Reviewed by hitchcockthelegend 7 / 10

He can do their killing for them. As long as it's on the other side of the street.

Man from Del Rio is directed by Harry Horner and written by Richard Carr. It stars Anthony Quinn, Katy Jurado, Peter Whitney, Douglas Fowley, John Larch, Whit Bissell, Douglas Spencer and Guinn Williams. Music is by Frederick Steiner and cinematography by Stanley Cortez.

Mexican David Robles (Quinn) has taught himself to be a gunfighter because he wants revenge on Dan Ritchy (Barry Atwater). Revenge he gets in the town of Mesa. It soon becomes apparent that Mesa has problems, the sheriff is weak willed and lawlessness is being orchestrated by Ed Bannister (Whitney). Seeing that Robles has something tough about him, the townsfolk urge him to become sheriff. But that doesn't mean they want anything to do with him socially…

I like your whiskey. But I'm not sure I like you.

Very tidy. The formula is standard, following along the lines of many a Western movie that featured a town tamer or stoic law man thrust into a life and death struggle for a town that doesn't deserve help. Man from Del Rio does not, however, lack for intelligence, offering up a bubbling under the surface racism strand that pits the lonely and uneducated Robles in a battle to be accepted.

Robles is by definition a Western anti-hero, he's coarse, unclean, drinks to excess and has no idea how to treat a woman. That his only skill is of being quick on the draw is something of a millstone around his neck, if that skill is taken away from him what has he got to offer then? This is something we will inevitably find out, but it's worth the wait to see how this characterisation turns out.

Quinn is hugely enjoyable, he almost always was when playing this sort of rough and ready character.

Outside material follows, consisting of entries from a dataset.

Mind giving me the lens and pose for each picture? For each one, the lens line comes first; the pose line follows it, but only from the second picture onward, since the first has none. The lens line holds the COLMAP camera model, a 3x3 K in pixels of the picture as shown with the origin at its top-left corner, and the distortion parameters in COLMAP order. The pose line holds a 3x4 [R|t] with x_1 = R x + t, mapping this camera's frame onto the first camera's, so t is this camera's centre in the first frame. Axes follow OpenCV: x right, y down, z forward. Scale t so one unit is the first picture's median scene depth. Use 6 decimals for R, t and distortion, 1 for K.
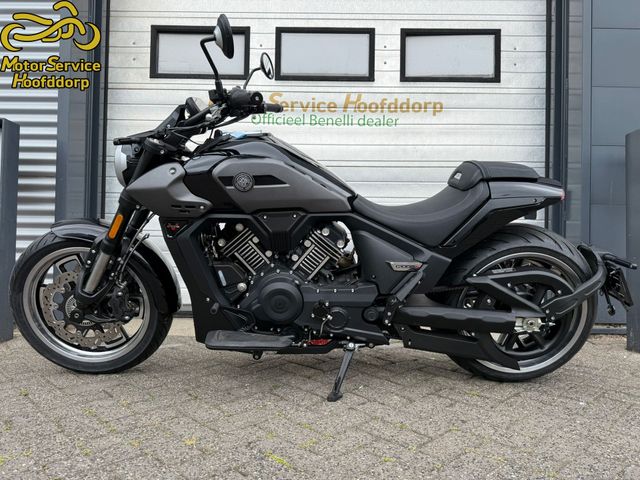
lens RADIAL K [[454.9, 0, 319.1], [0, 454.9, 242.8], [0, 0, 1]] dist [0.053956, -0.112384]
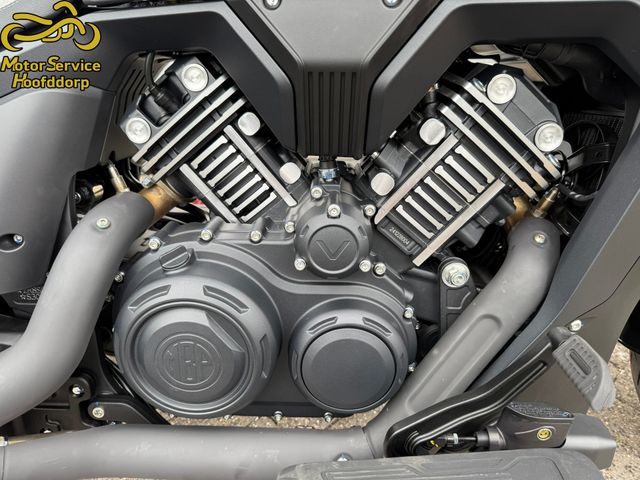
lens RADIAL K [[454.9, 0, 319.1], [0, 454.9, 242.8], [0, 0, 1]] dist [0.053956, -0.112384]
pose [[0.999655, 0.024213, -0.010219, -0.089680], [-0.023437, 0.997254, 0.070254, 0.051026], [0.011892, -0.069991, 0.997477, 0.708385]]
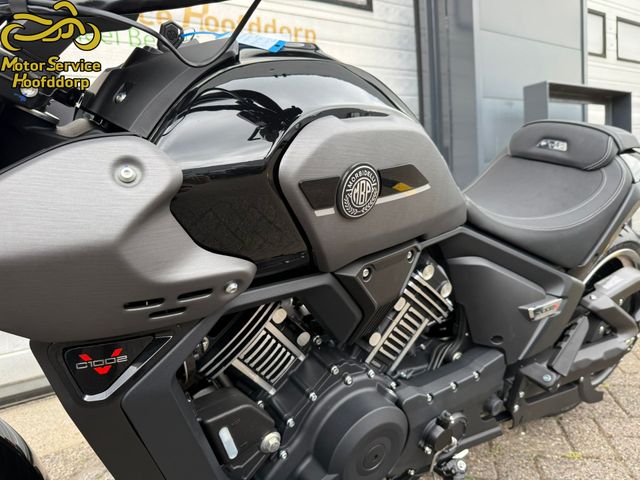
lens RADIAL K [[462.2, 0, 320.8], [0, 462.2, 229.7], [0, 0, 1]] dist [0.002525, -0.000753]
pose [[0.815256, -0.131482, 0.563976, -0.340815], [0.079870, 0.990106, 0.115371, -0.131402], [-0.573566, -0.049012, 0.817692, 0.660843]]
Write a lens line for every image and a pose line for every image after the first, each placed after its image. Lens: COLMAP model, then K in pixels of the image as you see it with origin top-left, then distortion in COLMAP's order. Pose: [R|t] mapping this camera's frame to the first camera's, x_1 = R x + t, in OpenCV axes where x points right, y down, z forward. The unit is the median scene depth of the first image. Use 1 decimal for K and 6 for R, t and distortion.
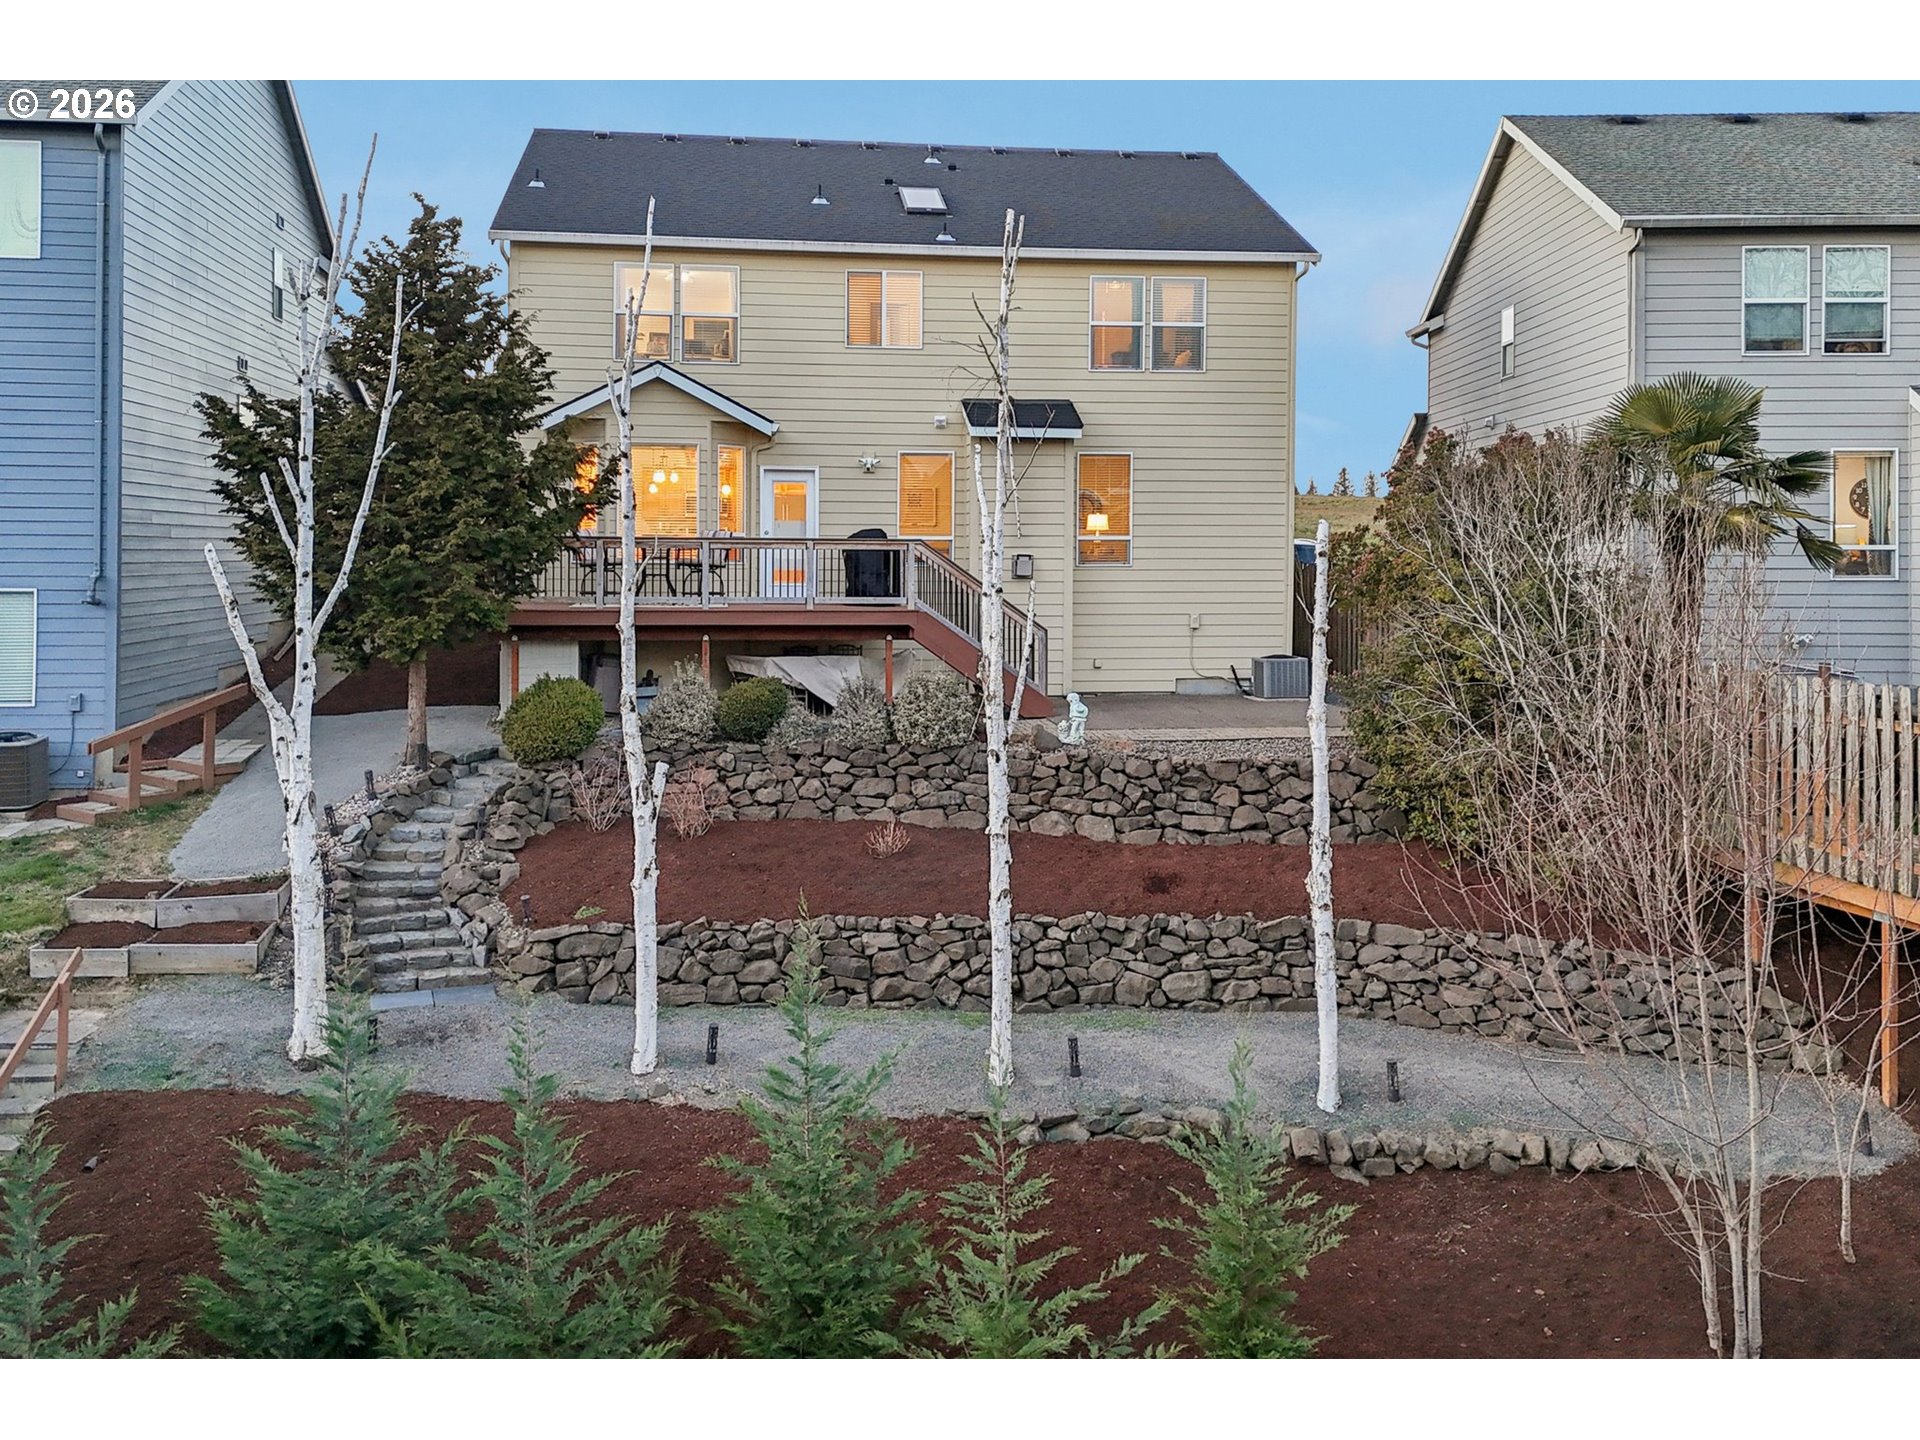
lens RADIAL K [[1707.3, 0, 970.8], [0, 1707.3, 607.9], [0, 0, 1]] dist [0.056848, -0.027181]
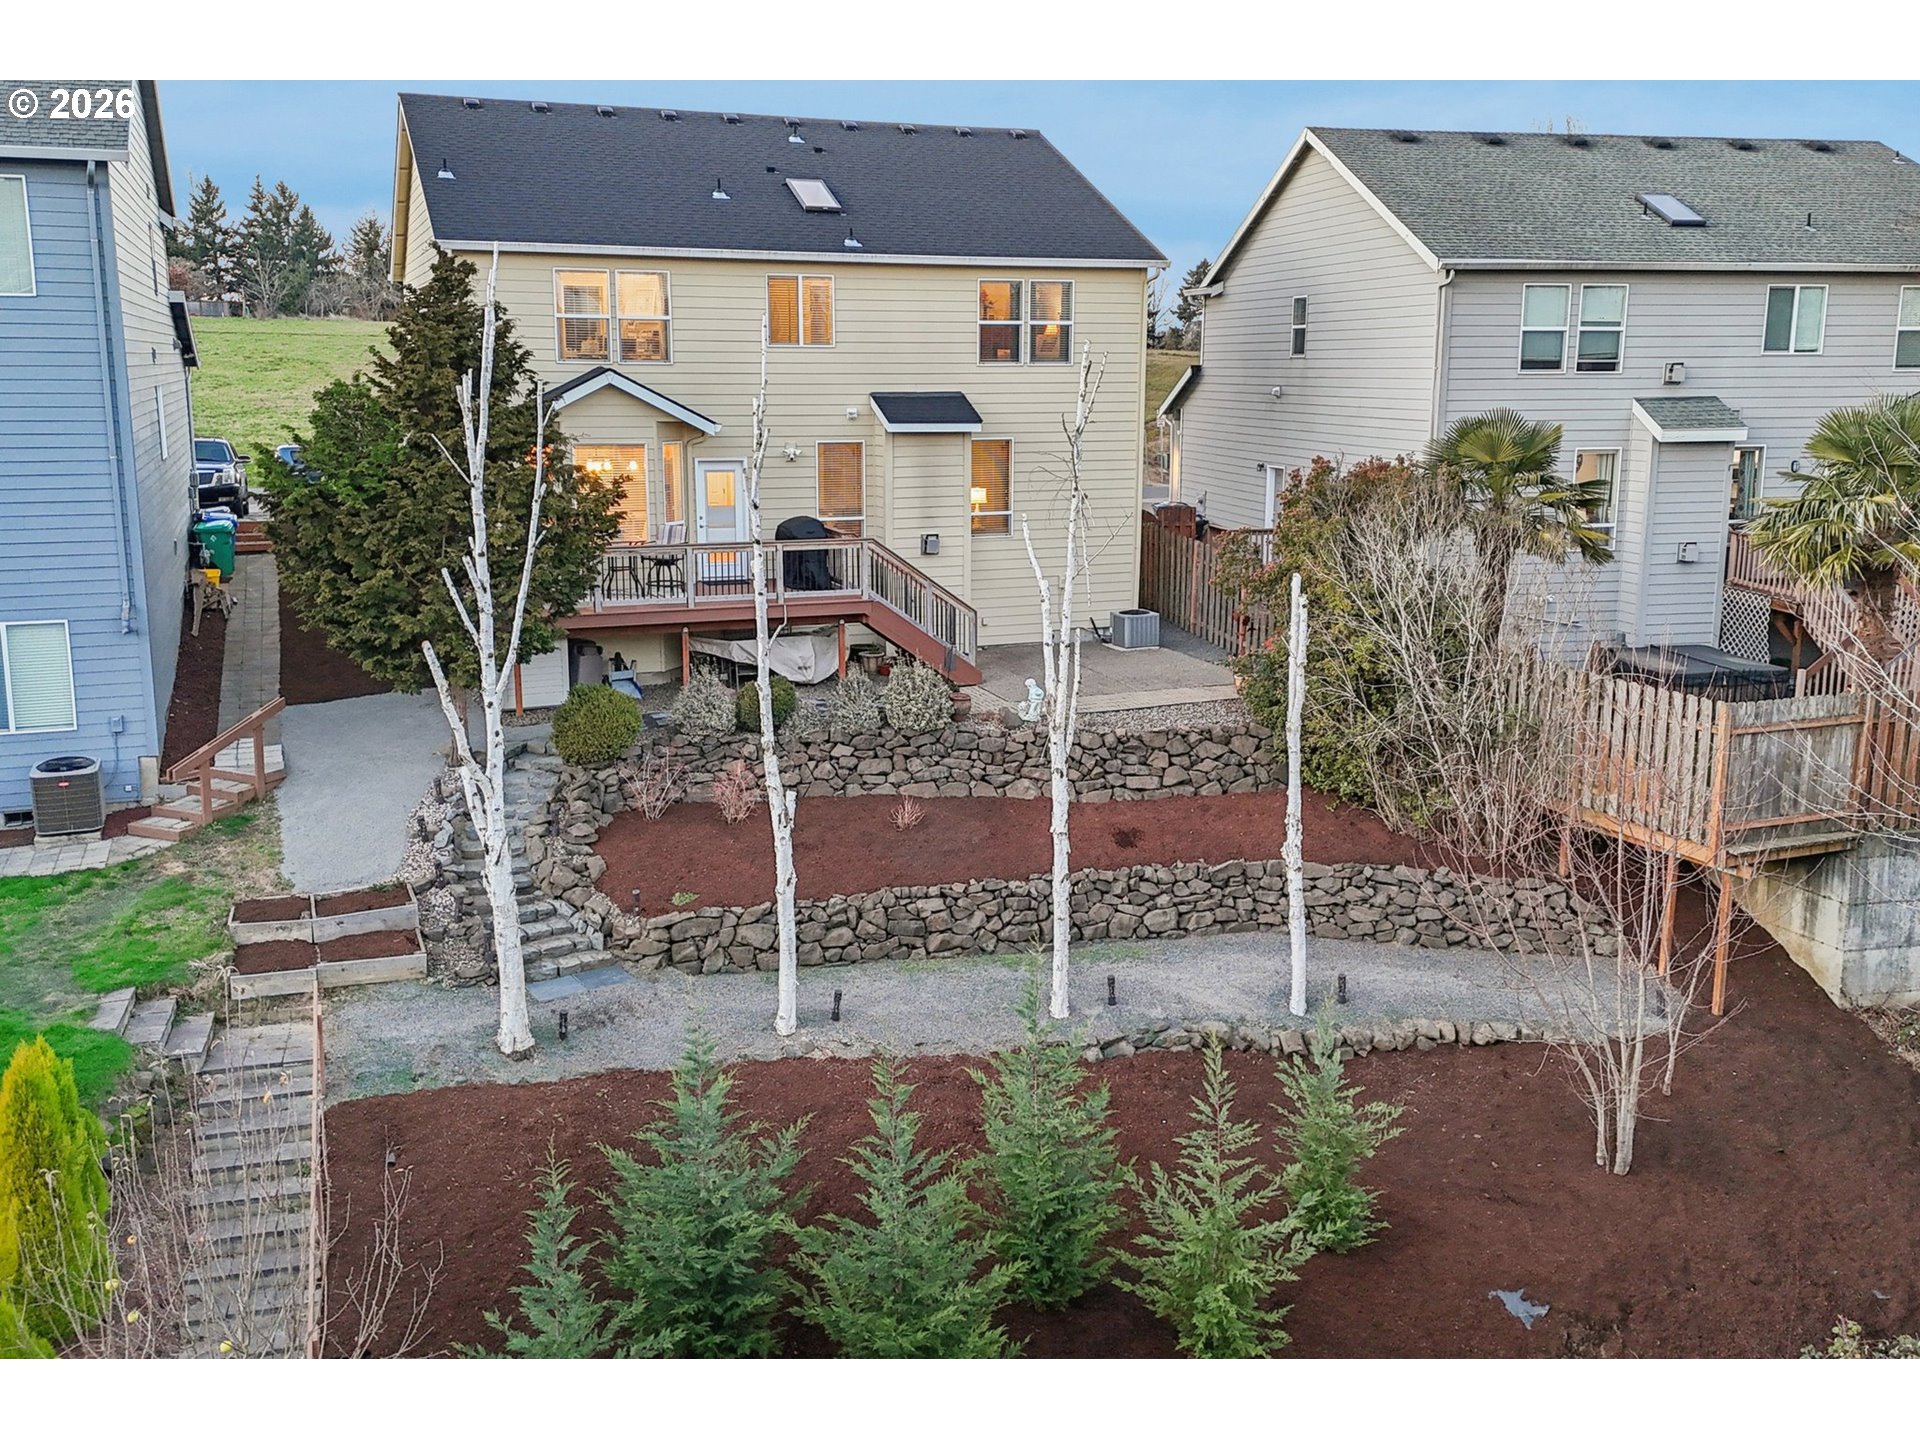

Jurado is a little under used, her character under developed as well, while Whitney is sadly too weak as the villain. Star of the show is Bissell, playing the town drunk who becomes Robles only avenue for discourse, Bissell instills the character with pathos and humour and it's a joy to watch.

Horner and Cortez (The Magnificent Ambersons/The Night of the Hunter) shoot it in chiaroscuro to great effect, very much complimenting the air of alienation hovering over Robles. Horner also has a keen eye for an imposing scene and a good ear for humour, both evident here with a heart aching scene involving the hapless sheriff and with some of the barbs emitted from Quinn and Jurado.